Do the following two joins operate in the same way in AWS Redshift in terms of performance?
Join 1
Select col_a, col_b
from table_1
inner join table_2 on table_1.key1 = table_2.key2
where table_2.col_b = 'Y';
Join 2
Select col_a, col_b
from table_1
inner join table_2 on table_1.key1 = table_2.key2 and table_2.col_b = 'Y';
CodePudding user response:
They should and for a query this simple I hope so. However, Redshift uses several query optimizers depending on the situation and each has its own strengths so in some (complex) circumstances I can see things diverging.

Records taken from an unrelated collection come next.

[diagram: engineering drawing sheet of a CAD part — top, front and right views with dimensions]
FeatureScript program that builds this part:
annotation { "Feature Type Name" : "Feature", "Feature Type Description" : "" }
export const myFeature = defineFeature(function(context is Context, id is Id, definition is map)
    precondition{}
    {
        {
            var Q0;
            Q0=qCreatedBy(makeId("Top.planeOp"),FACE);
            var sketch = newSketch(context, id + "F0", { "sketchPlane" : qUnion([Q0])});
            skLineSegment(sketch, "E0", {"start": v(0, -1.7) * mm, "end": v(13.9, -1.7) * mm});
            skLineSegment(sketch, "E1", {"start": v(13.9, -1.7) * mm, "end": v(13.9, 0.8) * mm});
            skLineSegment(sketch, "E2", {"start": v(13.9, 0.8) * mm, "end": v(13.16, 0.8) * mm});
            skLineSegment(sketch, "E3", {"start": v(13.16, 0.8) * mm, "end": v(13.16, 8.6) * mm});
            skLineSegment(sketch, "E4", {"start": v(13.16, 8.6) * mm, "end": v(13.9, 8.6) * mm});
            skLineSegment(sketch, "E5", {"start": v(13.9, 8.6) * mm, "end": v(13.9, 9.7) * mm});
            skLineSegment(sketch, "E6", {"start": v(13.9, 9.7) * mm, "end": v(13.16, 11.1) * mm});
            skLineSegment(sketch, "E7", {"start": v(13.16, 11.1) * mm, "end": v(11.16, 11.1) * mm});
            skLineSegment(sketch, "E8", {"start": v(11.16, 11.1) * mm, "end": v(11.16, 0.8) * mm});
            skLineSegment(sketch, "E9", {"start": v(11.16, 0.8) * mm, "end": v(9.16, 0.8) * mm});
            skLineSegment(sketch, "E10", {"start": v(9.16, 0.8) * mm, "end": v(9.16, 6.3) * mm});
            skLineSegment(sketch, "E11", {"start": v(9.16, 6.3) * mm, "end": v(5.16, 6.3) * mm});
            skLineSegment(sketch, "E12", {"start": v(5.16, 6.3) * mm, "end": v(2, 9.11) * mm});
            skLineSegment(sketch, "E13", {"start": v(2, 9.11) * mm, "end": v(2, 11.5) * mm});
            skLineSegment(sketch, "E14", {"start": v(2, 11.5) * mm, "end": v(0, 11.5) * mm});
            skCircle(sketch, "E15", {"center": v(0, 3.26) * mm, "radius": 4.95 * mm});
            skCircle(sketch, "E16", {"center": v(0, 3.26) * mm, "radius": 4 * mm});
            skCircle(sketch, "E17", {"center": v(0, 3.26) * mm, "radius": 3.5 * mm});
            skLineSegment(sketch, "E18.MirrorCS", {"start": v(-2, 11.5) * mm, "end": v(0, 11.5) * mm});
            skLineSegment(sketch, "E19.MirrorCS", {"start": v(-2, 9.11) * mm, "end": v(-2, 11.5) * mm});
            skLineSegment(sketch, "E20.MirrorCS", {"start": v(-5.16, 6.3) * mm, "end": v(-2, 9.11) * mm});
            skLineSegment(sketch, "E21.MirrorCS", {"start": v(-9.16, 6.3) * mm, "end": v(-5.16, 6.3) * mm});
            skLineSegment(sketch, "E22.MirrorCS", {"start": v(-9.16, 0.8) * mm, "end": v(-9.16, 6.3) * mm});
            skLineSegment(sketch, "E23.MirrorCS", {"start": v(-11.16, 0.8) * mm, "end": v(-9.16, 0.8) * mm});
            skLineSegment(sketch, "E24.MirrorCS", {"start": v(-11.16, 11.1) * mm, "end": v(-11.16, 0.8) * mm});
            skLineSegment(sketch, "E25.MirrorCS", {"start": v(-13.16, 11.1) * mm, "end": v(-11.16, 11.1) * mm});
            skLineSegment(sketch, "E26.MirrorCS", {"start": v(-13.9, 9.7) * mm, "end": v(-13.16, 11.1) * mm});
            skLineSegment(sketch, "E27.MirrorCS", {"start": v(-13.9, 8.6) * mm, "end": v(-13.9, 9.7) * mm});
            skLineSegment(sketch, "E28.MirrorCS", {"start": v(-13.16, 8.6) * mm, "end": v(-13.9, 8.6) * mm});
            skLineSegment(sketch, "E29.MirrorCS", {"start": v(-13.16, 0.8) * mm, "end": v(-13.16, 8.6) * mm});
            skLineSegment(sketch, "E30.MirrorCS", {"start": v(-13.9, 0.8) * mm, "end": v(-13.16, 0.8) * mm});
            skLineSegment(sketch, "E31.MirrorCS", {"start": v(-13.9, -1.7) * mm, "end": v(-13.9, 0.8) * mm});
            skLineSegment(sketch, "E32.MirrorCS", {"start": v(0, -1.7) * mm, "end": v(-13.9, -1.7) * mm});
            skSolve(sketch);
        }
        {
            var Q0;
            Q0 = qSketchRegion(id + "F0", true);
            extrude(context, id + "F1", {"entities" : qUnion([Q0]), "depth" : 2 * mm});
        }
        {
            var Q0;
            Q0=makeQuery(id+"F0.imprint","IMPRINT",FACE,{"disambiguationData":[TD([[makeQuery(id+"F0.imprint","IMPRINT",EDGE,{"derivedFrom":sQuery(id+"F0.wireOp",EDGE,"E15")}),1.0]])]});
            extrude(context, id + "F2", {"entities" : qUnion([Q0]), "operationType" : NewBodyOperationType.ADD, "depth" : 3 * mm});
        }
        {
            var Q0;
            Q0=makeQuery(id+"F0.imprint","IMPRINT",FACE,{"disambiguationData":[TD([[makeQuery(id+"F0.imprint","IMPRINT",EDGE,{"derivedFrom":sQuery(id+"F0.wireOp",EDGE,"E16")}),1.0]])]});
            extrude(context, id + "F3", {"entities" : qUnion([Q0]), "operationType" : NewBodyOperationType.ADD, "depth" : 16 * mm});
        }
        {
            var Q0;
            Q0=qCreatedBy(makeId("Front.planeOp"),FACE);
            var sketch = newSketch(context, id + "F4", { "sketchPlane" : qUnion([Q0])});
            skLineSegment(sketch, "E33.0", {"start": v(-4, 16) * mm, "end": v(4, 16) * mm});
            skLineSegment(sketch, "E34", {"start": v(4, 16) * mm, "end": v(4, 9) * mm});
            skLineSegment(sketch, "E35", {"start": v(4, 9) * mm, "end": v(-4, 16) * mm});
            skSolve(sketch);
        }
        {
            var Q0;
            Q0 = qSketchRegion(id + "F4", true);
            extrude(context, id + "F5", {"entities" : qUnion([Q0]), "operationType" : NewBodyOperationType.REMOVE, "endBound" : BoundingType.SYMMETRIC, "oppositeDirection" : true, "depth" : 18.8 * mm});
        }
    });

The biggest performance gain is for "table_2.col_b = 'Y'" to be used as an "range restricting scan" criteria. This is when Redshift uses a WHERE statement to make block metadata comparisons to limit the amount of table data scanned. This simple comparison of a column to a constant in the ON clause SHOULD be recognized by the optimizer as a WHERE clause and used for restricted scanning. You can look for this in the STL_SCAN system table for the query as there is column called "is_rrscan" that indicates that a restricted scan was used. The table metadata needs to be up to date as well so make sure ANALYZE has been run.
In general it is a good idea to put joining clauses in the ON clause (not in the WHERE) and WHERE clauses not in the ON. This improves readability and stops you from being at the mercy of the optimizer's whims.